Copy the entire listing below line for line, leaving out the pictures.

--- DATA EXTRACTS ---

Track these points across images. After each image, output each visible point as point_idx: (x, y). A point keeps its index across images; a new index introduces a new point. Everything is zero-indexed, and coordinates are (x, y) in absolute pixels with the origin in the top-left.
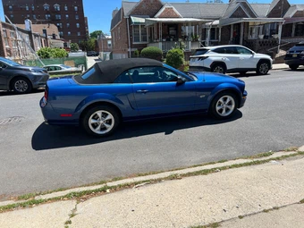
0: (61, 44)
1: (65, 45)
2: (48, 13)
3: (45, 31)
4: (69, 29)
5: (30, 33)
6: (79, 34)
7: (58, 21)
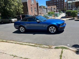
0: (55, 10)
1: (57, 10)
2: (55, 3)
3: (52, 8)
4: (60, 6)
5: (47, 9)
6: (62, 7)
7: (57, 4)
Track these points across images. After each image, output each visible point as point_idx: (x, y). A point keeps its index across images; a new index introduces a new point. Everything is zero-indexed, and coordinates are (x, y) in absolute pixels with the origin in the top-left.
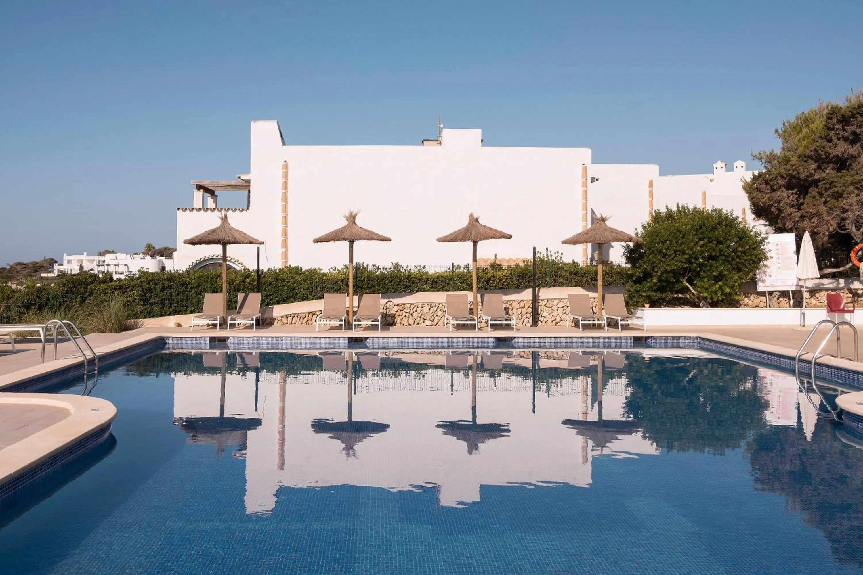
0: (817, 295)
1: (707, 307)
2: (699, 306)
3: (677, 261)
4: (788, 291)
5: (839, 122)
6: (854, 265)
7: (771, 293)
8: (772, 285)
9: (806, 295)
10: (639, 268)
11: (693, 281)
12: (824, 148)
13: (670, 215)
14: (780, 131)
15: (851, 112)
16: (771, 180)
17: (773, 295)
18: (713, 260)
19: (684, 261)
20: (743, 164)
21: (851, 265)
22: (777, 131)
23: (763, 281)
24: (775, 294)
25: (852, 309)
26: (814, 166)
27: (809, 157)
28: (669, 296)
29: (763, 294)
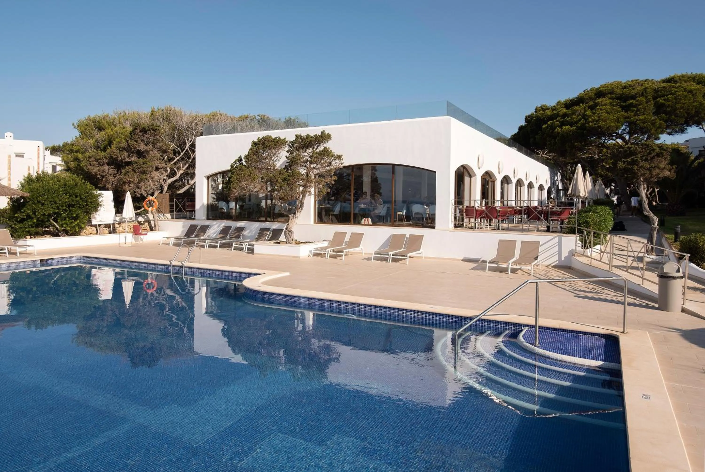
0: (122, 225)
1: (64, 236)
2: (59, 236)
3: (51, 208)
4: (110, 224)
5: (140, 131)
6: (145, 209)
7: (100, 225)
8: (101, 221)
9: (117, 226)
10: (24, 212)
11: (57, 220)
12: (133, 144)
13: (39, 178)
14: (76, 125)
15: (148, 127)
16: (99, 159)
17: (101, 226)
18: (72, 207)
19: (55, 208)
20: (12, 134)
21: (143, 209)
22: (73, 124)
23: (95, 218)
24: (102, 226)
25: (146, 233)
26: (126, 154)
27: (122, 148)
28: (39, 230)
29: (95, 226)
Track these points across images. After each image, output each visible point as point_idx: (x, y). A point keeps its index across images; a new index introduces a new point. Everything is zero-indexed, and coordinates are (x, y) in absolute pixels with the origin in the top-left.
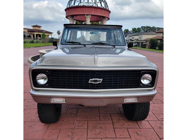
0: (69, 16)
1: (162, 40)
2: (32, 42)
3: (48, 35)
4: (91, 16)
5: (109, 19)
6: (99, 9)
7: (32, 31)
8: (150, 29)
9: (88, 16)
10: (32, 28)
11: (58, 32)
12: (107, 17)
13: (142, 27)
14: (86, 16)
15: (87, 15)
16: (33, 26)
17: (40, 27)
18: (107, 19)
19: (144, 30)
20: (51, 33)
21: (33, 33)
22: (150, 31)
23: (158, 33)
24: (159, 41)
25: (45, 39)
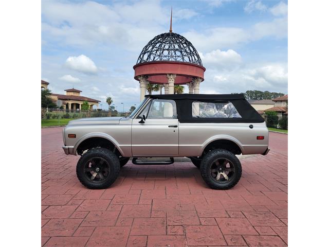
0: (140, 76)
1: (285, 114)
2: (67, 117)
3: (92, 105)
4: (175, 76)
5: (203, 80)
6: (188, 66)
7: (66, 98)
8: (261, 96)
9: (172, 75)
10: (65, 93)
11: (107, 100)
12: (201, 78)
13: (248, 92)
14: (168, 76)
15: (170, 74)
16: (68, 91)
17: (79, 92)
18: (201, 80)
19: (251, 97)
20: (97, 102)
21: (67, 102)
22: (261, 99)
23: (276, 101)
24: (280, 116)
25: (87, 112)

---

SOLUTION TO THIS PROBLEM
Track these points across images. After each image, output each visible point as point_idx: (x, y). A point keeps its index across images; a new index introduces a new point. Everything is zero-indexed, and coordinates are (x, y) in absolute pixels with the origin in the top-left.
0: (61, 44)
1: (65, 45)
2: (48, 13)
3: (45, 31)
4: (69, 29)
5: (30, 33)
6: (79, 34)
7: (58, 21)
0: (55, 10)
1: (57, 10)
2: (55, 3)
3: (52, 8)
4: (60, 6)
5: (47, 9)
6: (62, 7)
7: (57, 4)
Track these points across images. After each image, output each visible point as point_idx: (x, y). A point keeps its index across images; a new index introduces a new point. Everything is zero-indexed, and coordinates are (x, y) in absolute pixels with the origin in the top-left.
0: (817, 295)
1: (707, 307)
2: (699, 306)
3: (677, 261)
4: (788, 291)
5: (839, 122)
6: (854, 265)
7: (771, 293)
8: (772, 285)
9: (806, 295)
10: (639, 268)
11: (693, 281)
12: (824, 148)
13: (670, 215)
14: (780, 131)
15: (851, 112)
16: (771, 180)
17: (773, 295)
18: (713, 260)
19: (684, 261)
20: (743, 164)
21: (851, 265)
22: (777, 131)
23: (763, 281)
24: (775, 294)
25: (852, 309)
26: (814, 166)
27: (809, 157)
28: (669, 296)
29: (763, 294)
0: (122, 225)
1: (64, 236)
2: (59, 236)
3: (51, 208)
4: (110, 224)
5: (140, 131)
6: (145, 209)
7: (100, 225)
8: (101, 221)
9: (117, 226)
10: (24, 212)
11: (57, 220)
12: (133, 144)
13: (39, 178)
14: (76, 125)
15: (148, 127)
16: (99, 159)
17: (101, 226)
18: (72, 207)
19: (55, 208)
20: (12, 134)
21: (143, 209)
22: (73, 124)
23: (95, 218)
24: (102, 226)
25: (146, 233)
26: (126, 154)
27: (122, 148)
28: (39, 230)
29: (95, 226)
Track these points across images. After each image, output each visible point as point_idx: (x, y). A point keeps its index across images; a new index introduces a new point. Everything is zero-indexed, and coordinates are (x, y) in absolute pixels with the origin in the top-left.
0: (69, 16)
1: (162, 40)
2: (32, 42)
3: (48, 35)
4: (91, 16)
5: (109, 19)
6: (99, 9)
7: (32, 31)
8: (150, 29)
9: (88, 16)
10: (32, 28)
11: (58, 32)
12: (107, 17)
13: (142, 27)
14: (86, 16)
15: (87, 15)
16: (33, 26)
17: (40, 27)
18: (107, 19)
19: (144, 30)
20: (51, 33)
21: (33, 33)
22: (150, 31)
23: (158, 33)
24: (159, 41)
25: (45, 39)
0: (140, 76)
1: (285, 114)
2: (67, 117)
3: (92, 105)
4: (175, 76)
5: (203, 80)
6: (188, 66)
7: (66, 98)
8: (261, 96)
9: (172, 75)
10: (65, 93)
11: (107, 100)
12: (201, 78)
13: (248, 92)
14: (168, 76)
15: (170, 74)
16: (68, 91)
17: (79, 92)
18: (201, 80)
19: (251, 97)
20: (97, 102)
21: (67, 102)
22: (261, 99)
23: (276, 101)
24: (280, 116)
25: (87, 112)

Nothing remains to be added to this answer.